_Your task_
Keep only the lines below that contain the string "axis", treating uppercase and lowercase as different. Copy each matching line in full.

[Rows taken from a dataset]
::::::

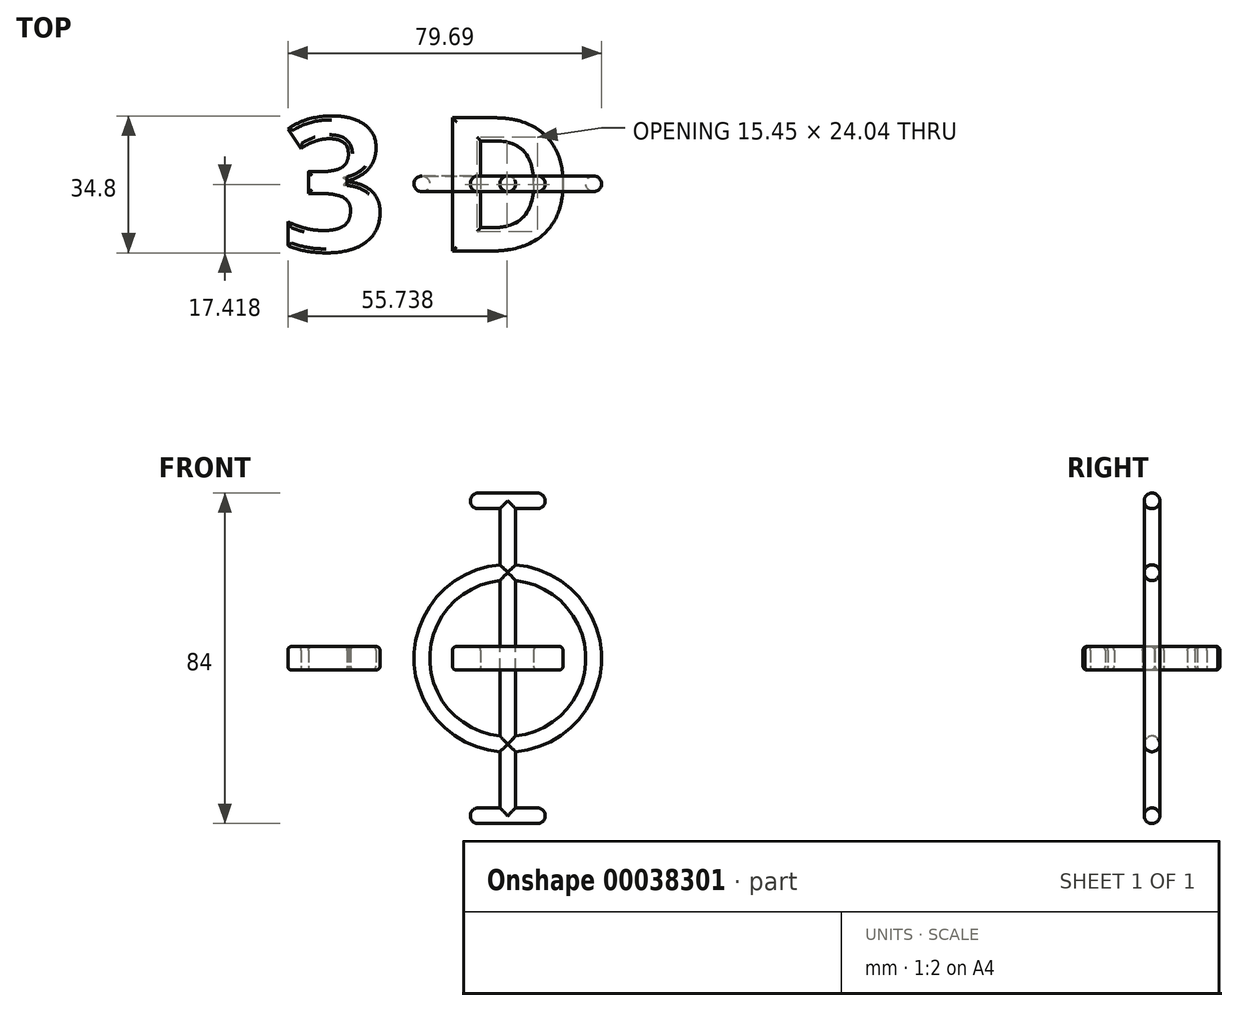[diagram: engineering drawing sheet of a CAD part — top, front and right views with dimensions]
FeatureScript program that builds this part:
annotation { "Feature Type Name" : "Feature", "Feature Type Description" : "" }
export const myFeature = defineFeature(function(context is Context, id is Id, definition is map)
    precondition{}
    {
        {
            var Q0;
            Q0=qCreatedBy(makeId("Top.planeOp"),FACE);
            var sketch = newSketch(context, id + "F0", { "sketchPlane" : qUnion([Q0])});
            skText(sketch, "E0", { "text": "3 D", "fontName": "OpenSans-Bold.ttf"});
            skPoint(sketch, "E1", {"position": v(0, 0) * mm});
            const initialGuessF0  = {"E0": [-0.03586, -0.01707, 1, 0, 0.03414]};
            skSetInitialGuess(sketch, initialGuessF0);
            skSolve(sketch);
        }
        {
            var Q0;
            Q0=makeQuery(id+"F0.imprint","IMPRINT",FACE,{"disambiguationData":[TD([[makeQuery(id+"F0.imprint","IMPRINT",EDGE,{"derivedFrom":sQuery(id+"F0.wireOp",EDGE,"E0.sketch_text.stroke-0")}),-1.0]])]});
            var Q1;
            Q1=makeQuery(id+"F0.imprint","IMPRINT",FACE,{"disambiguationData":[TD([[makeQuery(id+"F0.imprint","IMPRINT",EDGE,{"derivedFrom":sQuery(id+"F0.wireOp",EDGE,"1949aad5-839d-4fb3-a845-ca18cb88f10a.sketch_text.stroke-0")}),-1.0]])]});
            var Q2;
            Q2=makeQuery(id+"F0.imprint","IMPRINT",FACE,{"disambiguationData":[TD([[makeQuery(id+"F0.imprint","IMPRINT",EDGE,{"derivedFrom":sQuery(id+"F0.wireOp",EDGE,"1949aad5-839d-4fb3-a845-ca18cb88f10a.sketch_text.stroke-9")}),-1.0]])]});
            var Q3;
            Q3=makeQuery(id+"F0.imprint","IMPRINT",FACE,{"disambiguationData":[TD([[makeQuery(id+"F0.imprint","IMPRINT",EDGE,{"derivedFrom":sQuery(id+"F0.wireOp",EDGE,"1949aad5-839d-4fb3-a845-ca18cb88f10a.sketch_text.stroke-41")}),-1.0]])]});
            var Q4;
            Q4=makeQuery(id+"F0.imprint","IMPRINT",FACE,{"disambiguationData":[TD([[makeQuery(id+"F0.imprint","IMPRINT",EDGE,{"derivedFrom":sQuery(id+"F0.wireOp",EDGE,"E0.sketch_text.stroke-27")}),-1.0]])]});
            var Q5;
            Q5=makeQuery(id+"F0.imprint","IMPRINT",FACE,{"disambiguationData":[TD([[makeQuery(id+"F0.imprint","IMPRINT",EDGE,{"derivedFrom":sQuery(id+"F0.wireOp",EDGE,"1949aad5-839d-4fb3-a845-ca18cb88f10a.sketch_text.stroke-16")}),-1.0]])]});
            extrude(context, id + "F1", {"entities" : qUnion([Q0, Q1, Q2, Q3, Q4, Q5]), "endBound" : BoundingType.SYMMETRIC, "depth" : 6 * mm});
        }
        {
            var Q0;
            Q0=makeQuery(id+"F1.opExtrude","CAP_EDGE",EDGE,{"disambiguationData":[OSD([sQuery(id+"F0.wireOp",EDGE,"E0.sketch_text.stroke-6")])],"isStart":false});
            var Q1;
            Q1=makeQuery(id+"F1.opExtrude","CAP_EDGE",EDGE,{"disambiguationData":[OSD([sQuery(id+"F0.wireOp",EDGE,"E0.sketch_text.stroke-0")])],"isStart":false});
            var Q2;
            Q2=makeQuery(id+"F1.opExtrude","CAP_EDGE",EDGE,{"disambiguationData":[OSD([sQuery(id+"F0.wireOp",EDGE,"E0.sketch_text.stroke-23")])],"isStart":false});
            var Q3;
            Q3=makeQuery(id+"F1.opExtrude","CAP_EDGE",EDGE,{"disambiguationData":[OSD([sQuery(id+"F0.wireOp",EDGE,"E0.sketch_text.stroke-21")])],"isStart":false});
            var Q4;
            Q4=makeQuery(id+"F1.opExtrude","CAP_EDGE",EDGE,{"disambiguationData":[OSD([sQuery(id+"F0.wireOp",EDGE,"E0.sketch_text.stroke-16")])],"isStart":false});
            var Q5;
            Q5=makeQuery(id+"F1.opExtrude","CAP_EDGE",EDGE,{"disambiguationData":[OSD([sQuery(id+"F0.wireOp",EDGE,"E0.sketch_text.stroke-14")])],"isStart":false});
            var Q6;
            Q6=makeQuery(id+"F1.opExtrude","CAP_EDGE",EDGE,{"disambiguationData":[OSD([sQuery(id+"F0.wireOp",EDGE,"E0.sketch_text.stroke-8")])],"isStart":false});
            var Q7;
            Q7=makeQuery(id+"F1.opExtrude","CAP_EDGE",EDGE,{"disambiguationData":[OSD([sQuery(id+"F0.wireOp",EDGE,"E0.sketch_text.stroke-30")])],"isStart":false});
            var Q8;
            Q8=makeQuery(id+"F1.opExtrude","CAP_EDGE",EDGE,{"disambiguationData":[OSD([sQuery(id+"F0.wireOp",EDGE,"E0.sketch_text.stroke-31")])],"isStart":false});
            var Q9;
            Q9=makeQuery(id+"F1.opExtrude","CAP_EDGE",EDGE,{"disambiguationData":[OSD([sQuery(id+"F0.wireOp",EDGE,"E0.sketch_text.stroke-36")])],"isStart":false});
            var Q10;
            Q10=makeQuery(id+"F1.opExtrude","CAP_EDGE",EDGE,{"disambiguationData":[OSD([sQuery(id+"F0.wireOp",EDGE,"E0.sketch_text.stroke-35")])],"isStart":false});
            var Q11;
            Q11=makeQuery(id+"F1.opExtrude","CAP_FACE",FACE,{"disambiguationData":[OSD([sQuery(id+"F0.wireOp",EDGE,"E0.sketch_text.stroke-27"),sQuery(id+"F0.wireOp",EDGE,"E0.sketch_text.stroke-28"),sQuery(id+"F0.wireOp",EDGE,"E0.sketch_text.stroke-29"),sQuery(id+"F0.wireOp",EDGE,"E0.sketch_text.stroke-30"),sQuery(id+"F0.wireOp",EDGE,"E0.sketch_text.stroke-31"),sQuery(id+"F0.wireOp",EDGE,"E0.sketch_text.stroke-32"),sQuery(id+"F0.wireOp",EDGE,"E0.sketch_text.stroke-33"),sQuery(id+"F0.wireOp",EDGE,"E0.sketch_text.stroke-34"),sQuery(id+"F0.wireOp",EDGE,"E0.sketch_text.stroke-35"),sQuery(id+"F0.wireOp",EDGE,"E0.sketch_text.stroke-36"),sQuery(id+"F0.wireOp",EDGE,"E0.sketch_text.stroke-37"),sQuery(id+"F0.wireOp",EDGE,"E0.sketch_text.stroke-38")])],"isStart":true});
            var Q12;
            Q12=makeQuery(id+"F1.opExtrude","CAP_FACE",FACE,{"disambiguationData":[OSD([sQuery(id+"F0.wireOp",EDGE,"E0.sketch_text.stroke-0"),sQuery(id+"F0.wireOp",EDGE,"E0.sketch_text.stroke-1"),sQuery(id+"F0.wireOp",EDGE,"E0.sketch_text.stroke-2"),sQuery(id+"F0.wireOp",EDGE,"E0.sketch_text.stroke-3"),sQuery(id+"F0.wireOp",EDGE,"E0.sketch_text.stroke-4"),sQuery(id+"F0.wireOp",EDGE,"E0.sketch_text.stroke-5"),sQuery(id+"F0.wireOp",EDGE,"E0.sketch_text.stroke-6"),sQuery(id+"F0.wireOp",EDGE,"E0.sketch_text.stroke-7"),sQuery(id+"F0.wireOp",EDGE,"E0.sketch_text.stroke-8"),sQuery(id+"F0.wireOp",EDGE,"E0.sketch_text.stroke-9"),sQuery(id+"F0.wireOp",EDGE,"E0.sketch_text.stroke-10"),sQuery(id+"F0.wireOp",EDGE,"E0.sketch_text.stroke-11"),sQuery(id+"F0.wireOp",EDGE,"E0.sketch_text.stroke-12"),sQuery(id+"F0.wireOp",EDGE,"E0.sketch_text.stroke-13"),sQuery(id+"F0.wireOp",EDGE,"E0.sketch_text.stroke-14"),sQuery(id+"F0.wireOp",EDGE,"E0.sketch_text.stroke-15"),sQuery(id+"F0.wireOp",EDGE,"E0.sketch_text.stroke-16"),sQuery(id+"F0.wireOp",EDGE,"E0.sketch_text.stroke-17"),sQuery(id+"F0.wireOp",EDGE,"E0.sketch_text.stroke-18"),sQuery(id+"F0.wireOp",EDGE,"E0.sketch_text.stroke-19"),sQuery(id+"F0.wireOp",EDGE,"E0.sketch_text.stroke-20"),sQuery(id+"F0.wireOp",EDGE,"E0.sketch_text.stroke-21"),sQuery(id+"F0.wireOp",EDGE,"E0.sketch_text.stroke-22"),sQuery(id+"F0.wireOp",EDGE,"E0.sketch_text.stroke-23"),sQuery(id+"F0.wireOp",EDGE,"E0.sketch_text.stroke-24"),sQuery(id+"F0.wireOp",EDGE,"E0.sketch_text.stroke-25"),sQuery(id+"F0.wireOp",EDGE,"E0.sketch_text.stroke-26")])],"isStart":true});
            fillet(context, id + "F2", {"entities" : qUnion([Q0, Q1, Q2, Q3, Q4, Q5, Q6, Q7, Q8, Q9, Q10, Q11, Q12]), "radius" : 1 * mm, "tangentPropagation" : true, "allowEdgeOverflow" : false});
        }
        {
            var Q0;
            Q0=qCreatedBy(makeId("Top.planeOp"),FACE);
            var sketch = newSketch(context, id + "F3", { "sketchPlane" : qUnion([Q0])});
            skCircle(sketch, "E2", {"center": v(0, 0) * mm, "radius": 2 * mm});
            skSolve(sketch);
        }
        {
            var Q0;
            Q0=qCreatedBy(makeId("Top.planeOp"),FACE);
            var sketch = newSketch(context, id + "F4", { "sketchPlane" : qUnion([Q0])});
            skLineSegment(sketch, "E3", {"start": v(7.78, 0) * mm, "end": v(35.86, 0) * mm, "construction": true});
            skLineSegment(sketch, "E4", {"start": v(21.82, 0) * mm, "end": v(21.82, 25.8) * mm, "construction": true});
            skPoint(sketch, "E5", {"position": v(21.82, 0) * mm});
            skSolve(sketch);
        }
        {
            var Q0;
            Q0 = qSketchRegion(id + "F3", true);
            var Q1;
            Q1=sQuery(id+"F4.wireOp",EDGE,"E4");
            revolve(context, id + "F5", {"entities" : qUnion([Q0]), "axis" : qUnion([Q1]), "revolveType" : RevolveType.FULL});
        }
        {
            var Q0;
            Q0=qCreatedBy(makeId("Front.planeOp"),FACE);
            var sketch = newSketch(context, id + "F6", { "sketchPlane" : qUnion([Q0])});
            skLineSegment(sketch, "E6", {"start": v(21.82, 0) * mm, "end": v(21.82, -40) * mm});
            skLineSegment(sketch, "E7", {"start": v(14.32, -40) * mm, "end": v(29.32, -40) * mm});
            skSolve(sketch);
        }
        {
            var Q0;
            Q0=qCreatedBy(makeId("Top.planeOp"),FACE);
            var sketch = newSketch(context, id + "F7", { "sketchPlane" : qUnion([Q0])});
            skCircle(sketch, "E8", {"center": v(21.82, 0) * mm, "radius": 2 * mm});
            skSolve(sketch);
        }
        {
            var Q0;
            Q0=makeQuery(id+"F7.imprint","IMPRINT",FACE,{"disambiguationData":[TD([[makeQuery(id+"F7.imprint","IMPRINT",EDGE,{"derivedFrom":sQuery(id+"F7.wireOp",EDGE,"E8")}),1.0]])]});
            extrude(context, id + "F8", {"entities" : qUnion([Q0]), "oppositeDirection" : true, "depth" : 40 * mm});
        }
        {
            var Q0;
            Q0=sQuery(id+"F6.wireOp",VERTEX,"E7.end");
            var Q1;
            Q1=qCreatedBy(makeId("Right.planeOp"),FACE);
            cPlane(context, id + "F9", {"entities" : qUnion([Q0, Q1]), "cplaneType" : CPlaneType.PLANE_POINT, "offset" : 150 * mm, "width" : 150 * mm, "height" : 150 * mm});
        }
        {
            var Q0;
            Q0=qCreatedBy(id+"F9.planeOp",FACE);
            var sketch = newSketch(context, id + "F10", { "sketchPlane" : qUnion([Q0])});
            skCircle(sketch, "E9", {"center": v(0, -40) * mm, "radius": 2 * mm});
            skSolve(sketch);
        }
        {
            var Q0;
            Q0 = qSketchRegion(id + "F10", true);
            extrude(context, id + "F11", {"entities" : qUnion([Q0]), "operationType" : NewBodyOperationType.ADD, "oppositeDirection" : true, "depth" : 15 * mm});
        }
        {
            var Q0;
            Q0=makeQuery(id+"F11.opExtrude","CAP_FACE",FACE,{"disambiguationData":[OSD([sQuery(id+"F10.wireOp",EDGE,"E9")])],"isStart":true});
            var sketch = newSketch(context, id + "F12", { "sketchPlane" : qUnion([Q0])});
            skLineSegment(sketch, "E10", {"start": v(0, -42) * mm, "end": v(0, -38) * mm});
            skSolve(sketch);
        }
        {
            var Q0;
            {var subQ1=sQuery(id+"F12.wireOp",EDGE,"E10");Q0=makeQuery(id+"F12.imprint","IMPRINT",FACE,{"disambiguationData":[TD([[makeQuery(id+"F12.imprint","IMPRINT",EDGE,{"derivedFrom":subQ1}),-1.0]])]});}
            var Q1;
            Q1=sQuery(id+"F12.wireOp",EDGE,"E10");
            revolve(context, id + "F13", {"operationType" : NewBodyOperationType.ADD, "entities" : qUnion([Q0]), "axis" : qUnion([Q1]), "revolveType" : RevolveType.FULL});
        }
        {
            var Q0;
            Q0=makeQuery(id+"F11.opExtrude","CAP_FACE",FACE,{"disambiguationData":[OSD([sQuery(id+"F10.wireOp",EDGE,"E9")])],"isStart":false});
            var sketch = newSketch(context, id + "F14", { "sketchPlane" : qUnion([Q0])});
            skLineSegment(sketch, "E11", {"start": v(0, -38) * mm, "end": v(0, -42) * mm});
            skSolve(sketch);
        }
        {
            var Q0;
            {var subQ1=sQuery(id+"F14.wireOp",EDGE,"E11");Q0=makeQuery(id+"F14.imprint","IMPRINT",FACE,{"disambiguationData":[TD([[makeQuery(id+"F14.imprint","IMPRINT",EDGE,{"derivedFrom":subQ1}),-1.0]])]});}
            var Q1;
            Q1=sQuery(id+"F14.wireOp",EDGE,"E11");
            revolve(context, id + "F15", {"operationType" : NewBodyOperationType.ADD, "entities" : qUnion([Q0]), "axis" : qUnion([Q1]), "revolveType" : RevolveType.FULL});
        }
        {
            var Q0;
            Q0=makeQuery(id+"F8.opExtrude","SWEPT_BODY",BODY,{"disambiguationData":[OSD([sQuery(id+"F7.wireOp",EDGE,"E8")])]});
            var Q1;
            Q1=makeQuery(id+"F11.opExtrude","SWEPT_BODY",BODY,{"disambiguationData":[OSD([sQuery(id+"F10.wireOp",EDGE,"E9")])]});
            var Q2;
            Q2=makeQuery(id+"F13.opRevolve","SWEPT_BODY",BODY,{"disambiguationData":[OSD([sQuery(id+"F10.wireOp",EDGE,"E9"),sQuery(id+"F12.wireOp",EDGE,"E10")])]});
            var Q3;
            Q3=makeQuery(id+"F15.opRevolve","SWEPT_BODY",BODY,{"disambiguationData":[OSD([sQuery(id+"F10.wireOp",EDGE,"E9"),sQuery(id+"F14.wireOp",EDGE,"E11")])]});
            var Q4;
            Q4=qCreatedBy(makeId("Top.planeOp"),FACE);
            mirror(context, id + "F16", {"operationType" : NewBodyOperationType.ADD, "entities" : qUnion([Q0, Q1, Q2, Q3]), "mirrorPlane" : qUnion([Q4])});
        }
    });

::::::

_Reply_
            revolve(context, id + "F5", {"entities" : qUnion([Q0]), "axis" : qUnion([Q1]), "revolveType" : RevolveType.FULL});
            revolve(context, id + "F13", {"operationType" : NewBodyOperationType.ADD, "entities" : qUnion([Q0]), "axis" : qUnion([Q1]), "revolveType" : RevolveType.FULL});
            revolve(context, id + "F15", {"operationType" : NewBodyOperationType.ADD, "entities" : qUnion([Q0]), "axis" : qUnion([Q1]), "revolveType" : RevolveType.FULL});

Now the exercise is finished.